What you need to do ->
1 – In the Windows trivia list, how many floppy disks did Windows 95 come on?
2 – Set down word for word the part of the Windows trivia list starting with "12. All this" and going on through "be too glum.".

-- Provided passage start --

6. Many editions of Windows required endless floppy disks to install the system. For example, Windows 95 came on 13 disks.
7. Microsoft used Start Me Up by The Rolling Stones on adverts for the launch of Windows 95. The Stones were reportedly paid between $8m and $14m, but this is said to be a gross exaggeration.
8. Music was also part of the obligatory free stuff that Microsoft bundled in with Windows 95 – to be exact, a video of Buddy Holly by rock band Weezer to show off the system’s multimedia capabilities.
9. Microsoft also cashed in on the success of Friends in the 1990s by commissioning a promotional video, labeled a ‘cyber sitcom’, featuring Jennifer Aniston and Matthew Perry showing off the top 25 features of Windows 95. The firm claimed it was a “fast and funny” guide to the new operating system. It was anything but.
10. In the US, the Empire State Building was lit up to match the colours of the Windows logo for the 95 launch.
11. In the UK, Microsoft paid for 1.5 million issues of The Times to be given away with a bundled supplement about Windows 95 on the day it launched. This was twice the daily circulation of the paper at the time.
12. All this advertising clearly worked, as more than a million copies of Windows 95 were sold in the first four days after its release. How Microsoft executives must wish for a return to those days, instead of watching Apple enjoying queues of fans waiting for new products.
13. Nevertheless, Windows has a 91 per cent market share for client operating systems that use the internet, so those executives needn’t be too glum.
14. Bill Gates appeared in two adverts with American comedian Jerry Seinfeld in 2008 in which, as well as displaying what we’ll kindly refer to as questionable comic timing, he and Seinfeld made some sort of left-field comment on the way Windows had helped connect billions of people on the planet, or something like that.

-- Provided passage end --
-- Recorded data start --

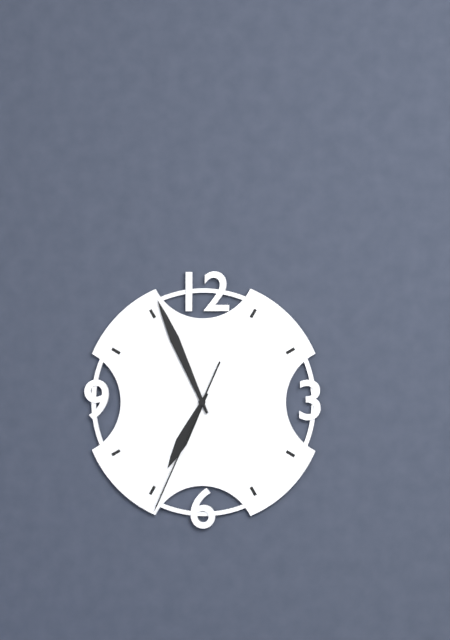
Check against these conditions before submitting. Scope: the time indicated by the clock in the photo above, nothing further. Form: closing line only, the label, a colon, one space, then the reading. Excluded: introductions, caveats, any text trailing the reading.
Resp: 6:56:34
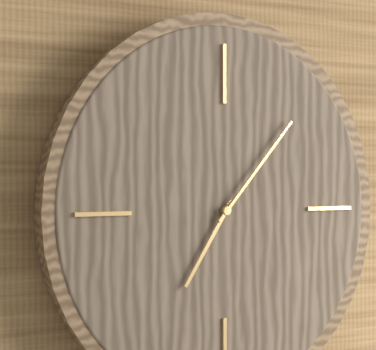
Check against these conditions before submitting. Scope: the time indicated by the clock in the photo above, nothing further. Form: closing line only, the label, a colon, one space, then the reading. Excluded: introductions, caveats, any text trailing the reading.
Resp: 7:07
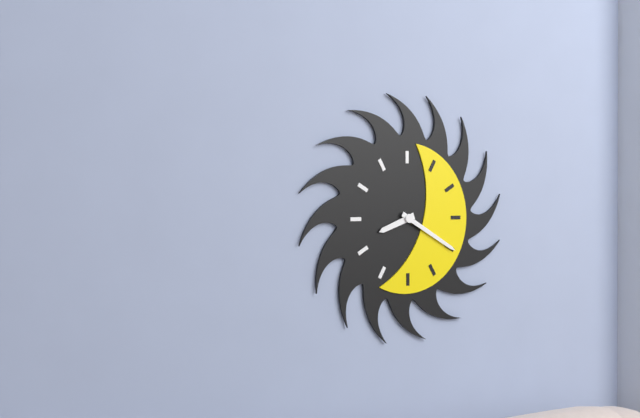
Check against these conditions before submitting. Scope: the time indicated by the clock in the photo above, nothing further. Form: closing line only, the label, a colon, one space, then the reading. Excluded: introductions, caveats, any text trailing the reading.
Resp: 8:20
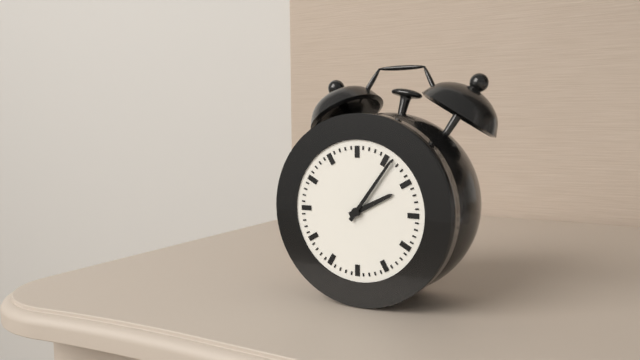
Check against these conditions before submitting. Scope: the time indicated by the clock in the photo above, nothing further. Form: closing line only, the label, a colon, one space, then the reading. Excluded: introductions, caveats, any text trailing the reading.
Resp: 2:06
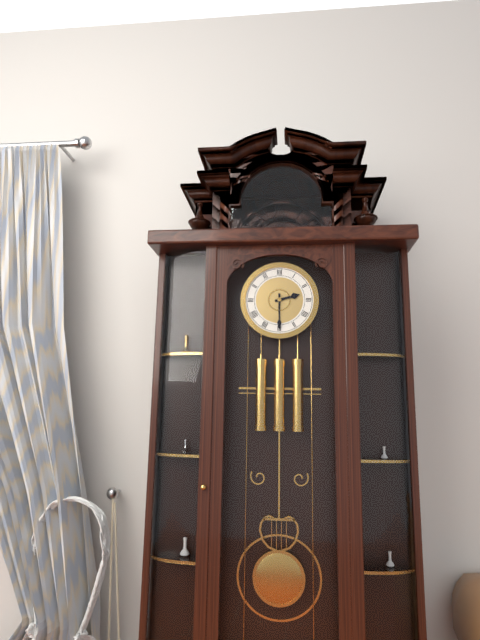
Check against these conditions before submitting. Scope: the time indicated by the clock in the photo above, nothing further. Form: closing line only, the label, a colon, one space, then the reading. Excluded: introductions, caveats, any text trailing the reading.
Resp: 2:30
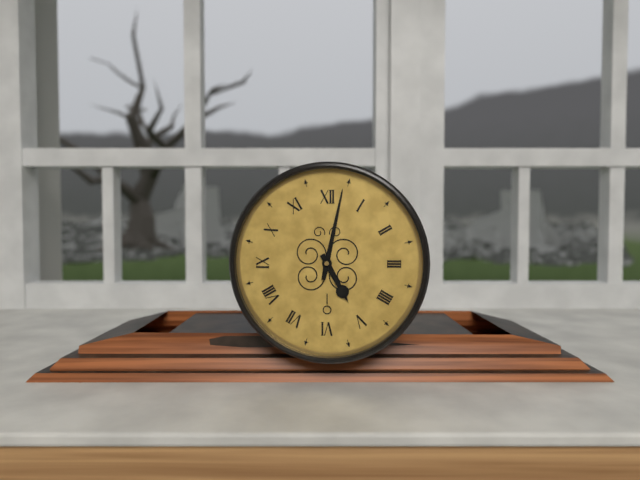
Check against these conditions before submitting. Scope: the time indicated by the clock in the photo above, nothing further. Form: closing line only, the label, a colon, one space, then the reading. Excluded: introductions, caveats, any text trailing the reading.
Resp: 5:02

-- Recorded data end --

Responses to the tasks ->
1 – Windows 95 came on 13 floppy disks.

2 –
12. All this advertising clearly worked, as more than a million copies of Windows 95 were sold in the first four days after its release. How Microsoft executives must wish for a return to those days, instead of watching Apple enjoying queues of fans waiting for new products.
13. Nevertheless, Windows has a 91 per cent market share for client operating systems that use the internet, so those executives needn’t be too glum.